Although the choices of chemotherapy regimens for patients with hormone receptor–negative tumors are similar to those for patients with hormone receptor-positive disease, the incremental benefit of adjuvant chemotherapy is generally greater, while hormonal therapy has no role to play in the management of hormone receptor–negative disease. The decision as to whether to treat ESBC patients with chemotherapy is based on the estimated risk of cancer recurrence balanced by the estimated risk of toxicity from treatment. In patients with a low risk of recurrence and for those with a relative contraindication to anthracyclines, a combination of docetaxel and cyclophosphamide (TC) is often used, based on data from a single controlled clinical trial. In patients at greater risk of disease recurrence who have no contraindication, an anthracycline is often combined with a taxane along with cyclophosphamide. In elderly patients and those with serious medical comorbidities, a more nuanced discussion of available chemotherapy regimens and the associated benefit and harms is warranted. However, available evidence supports the use of standard chemotherapy regimens in healthy older women with few competing comorbidities.

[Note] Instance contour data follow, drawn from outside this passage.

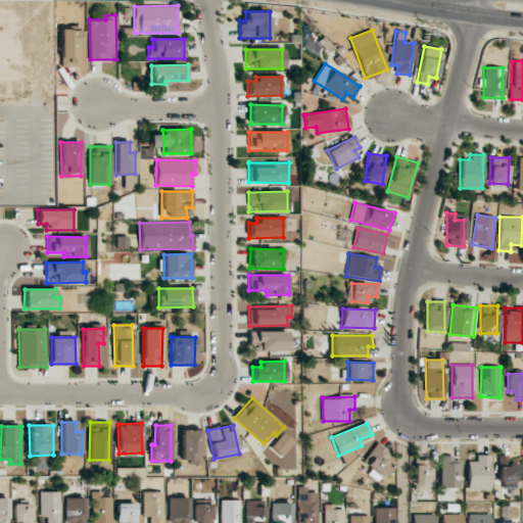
[(181,430),(182,463),(203,462),(202,429),(181,430)]
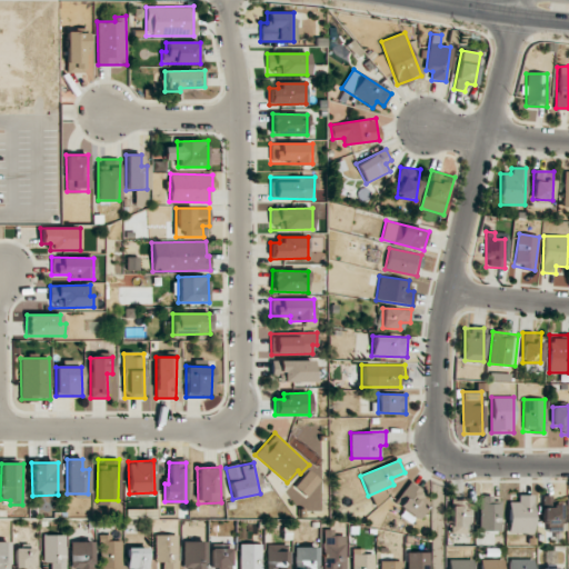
[(307,497),(321,480),(308,470),(295,487),(307,497)]
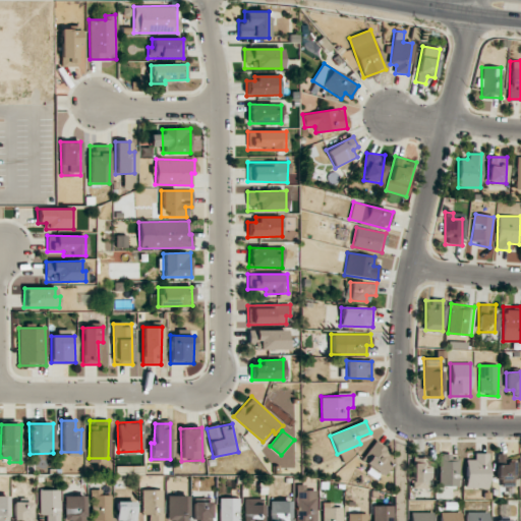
[(381,476),(389,466),(382,460),(389,451),(375,441),(360,460),(381,476)]
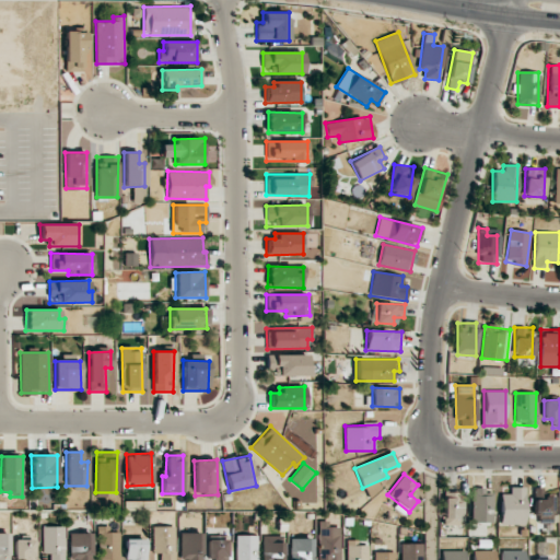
[(525,488),(510,488),(510,494),(501,493),(500,524),(525,525),(525,488)]
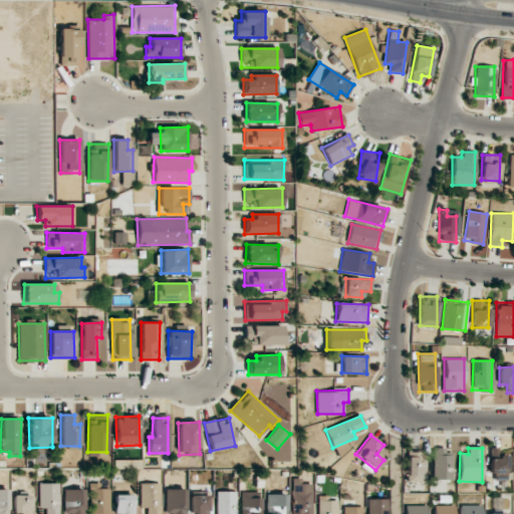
[(508,456),(498,455),(498,448),(490,448),(490,474),(507,474),(508,456)]
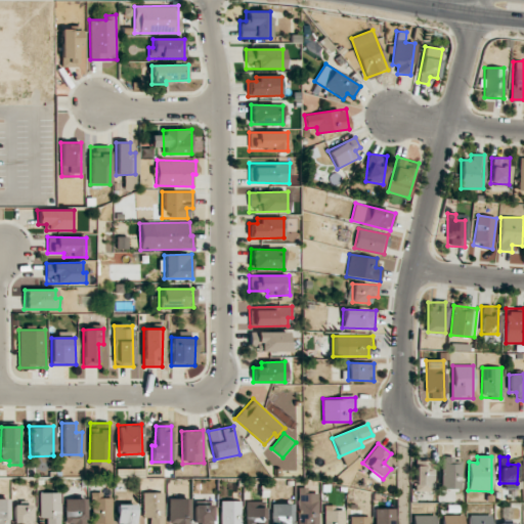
[(461,489),(462,459),(441,459),(441,489),(461,489)]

Adjuvant trastuzumab added to adjuvant systemic chemotherapy has demonstrated significant improvements in progression-free and overall survival in patients with HER2-positive ESBC. Although trastuzumab is relatively safe, significant declines in cardiac function occur in approximately 20% of patients, and regularly scheduled monitoring of cardiac function is necessary.

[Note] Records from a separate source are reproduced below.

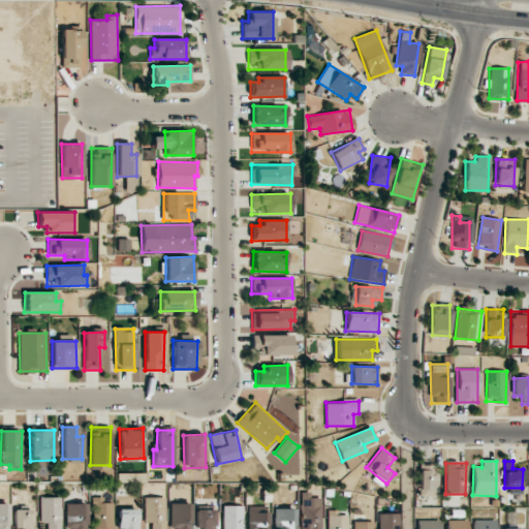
[(418,496),(437,496),(438,465),(419,465),(418,496)]
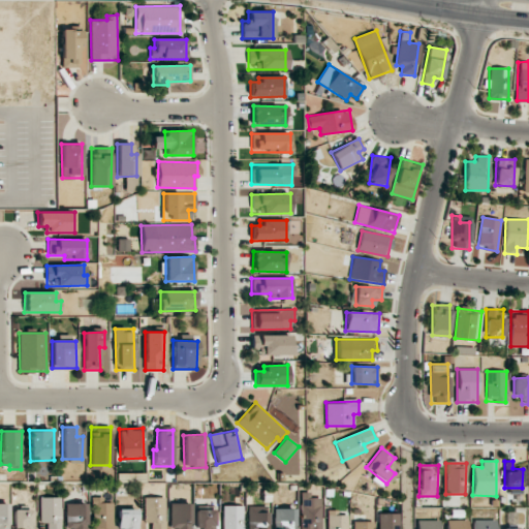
[(320,528),(320,498),(310,498),(310,492),(301,493),(301,528),(320,528)]
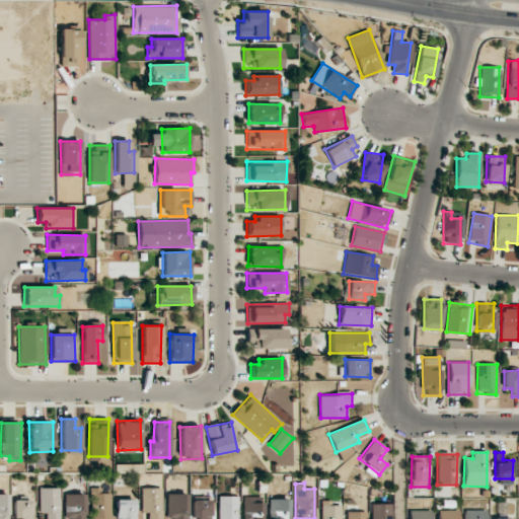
[(60,518),(59,488),(40,489),(40,513),(46,513),(45,518),(60,518)]
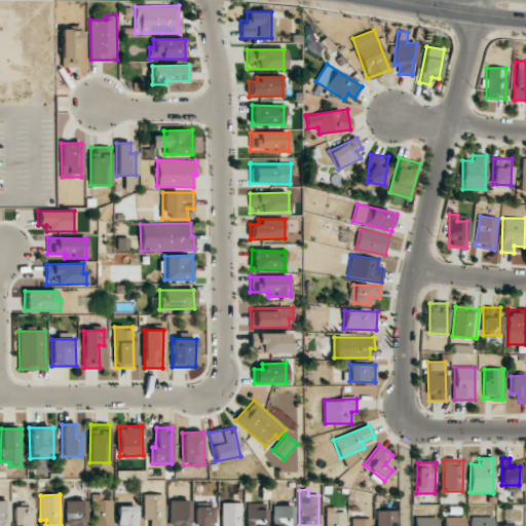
[(91,525),(100,525),(112,525),(113,500),(103,499),(103,494),(92,494),(91,525)]
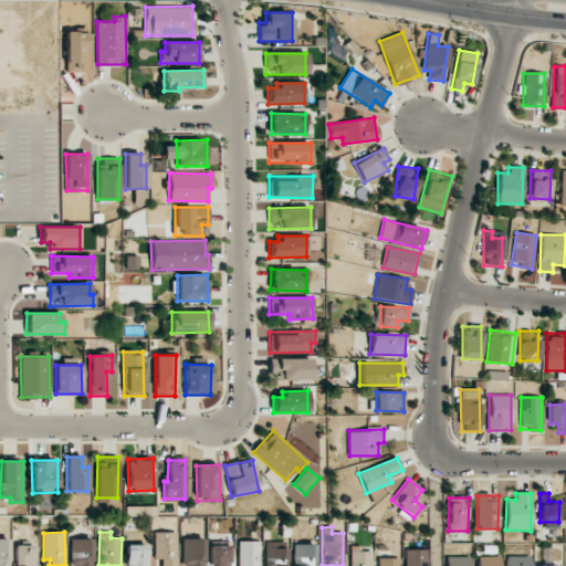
[(154,533),(155,561),(161,561),(160,565),(177,565),(177,533),(154,533)]
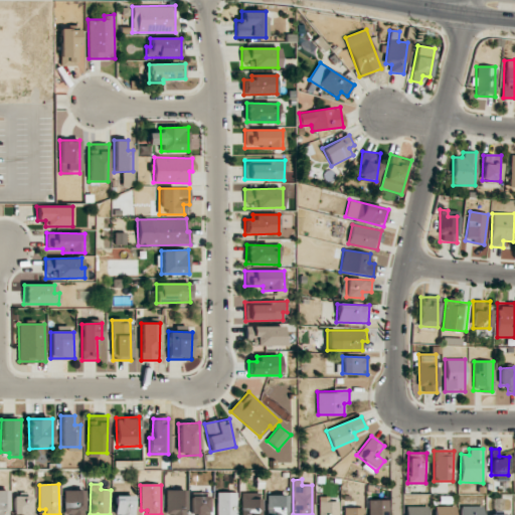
[(8,514),(8,490),(0,490),(0,514),(8,514)]
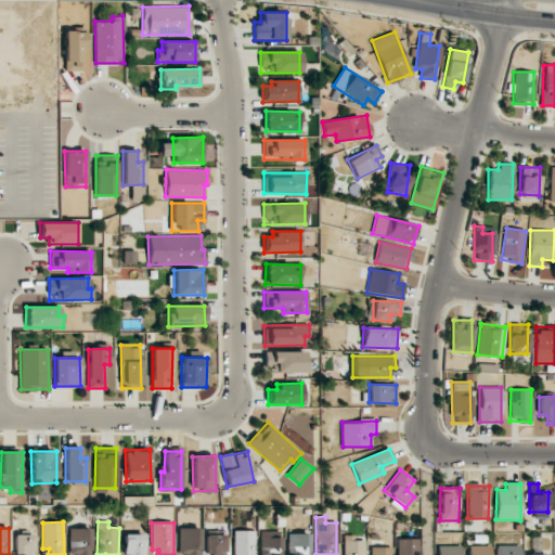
[(68,529),(69,554),(76,554),(90,554),(90,528),(68,529)]
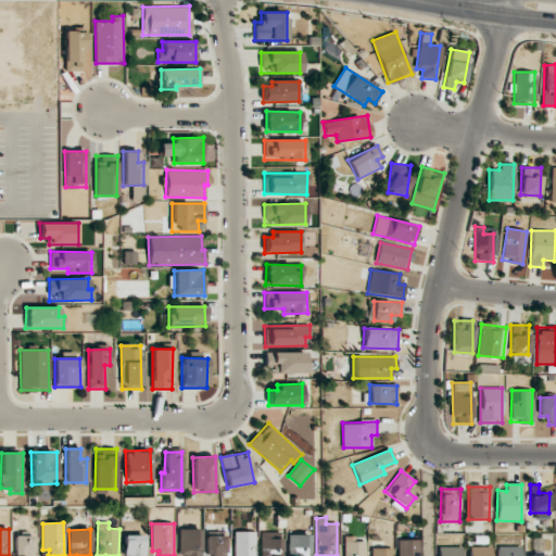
[(201,555),(201,529),(180,529),(180,555),(201,555)]
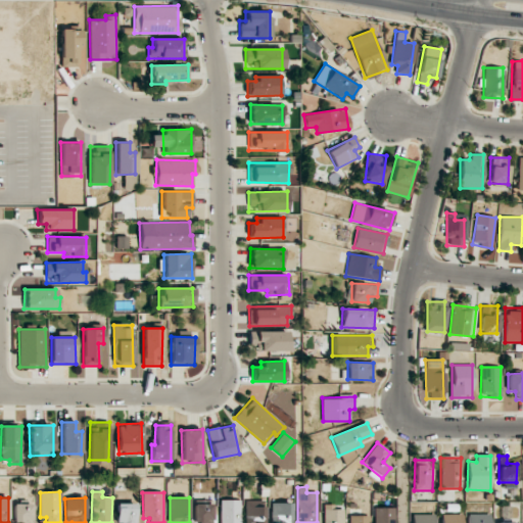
[(239,522),(240,501),(220,500),(220,522),(239,522)]
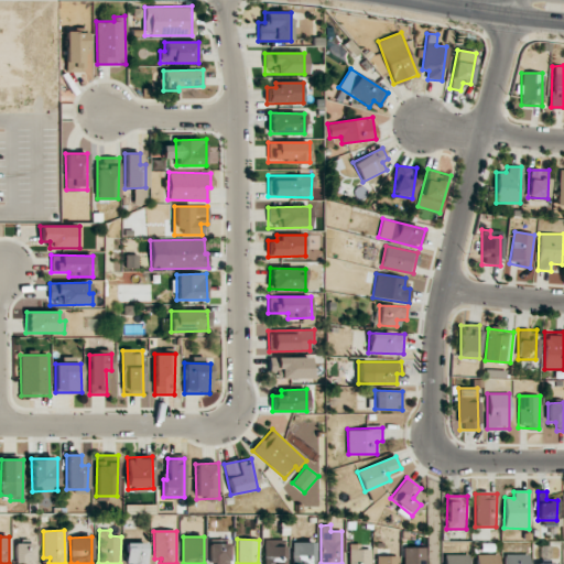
[(266,540),(264,563),(284,563),(285,540),(266,540)]
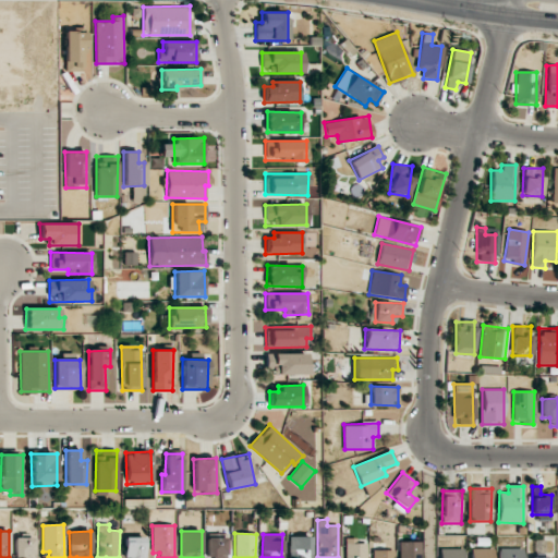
[(312,557),(312,536),(289,537),(289,557),(312,557)]
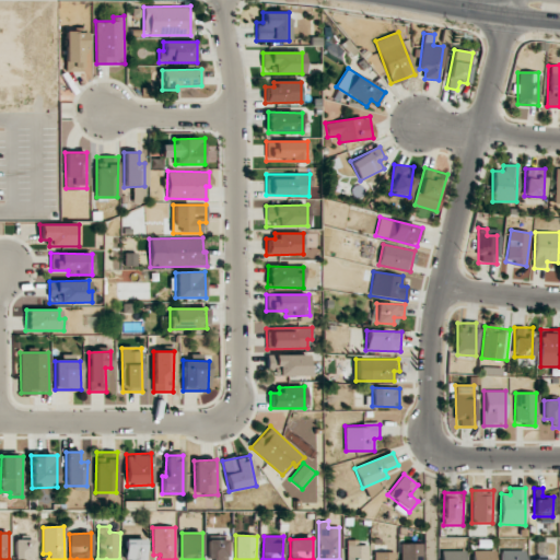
[(34,559),(34,539),(15,539),(15,559),(34,559)]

Neoadjuvant or primary systemic therapy can be used in cases where decreasing the tumor size would allow for a better cosmetic result or more successful surgery. Although neoadjuvant chemotherapy is advantageous in patients with large tumors and provides an early assessment of chemotherapy responsiveness, no impact of such chemotherapy on patient survival has been demonstrated. Chemotherapy regimens used are similar to those used in the adjuvant setting, with response rates to modern chemotherapy reaching 60% to 70% and pathologic complete response rates ranging from 10% to 30%. Response to chemotherapy, especially response in the lymph nodes, is associated with a better prognosis. In patients with hormone receptor–positive tumors, neoadjuvant endocrine therapy, most notably with an aromatase inhibitor, can be effective and may also be used to answer research questions about tumor biology. Treatment is continued for a minimum of 3 months in the absence of tumor progression, although a maximum response may not be seen for 6 to 12 months.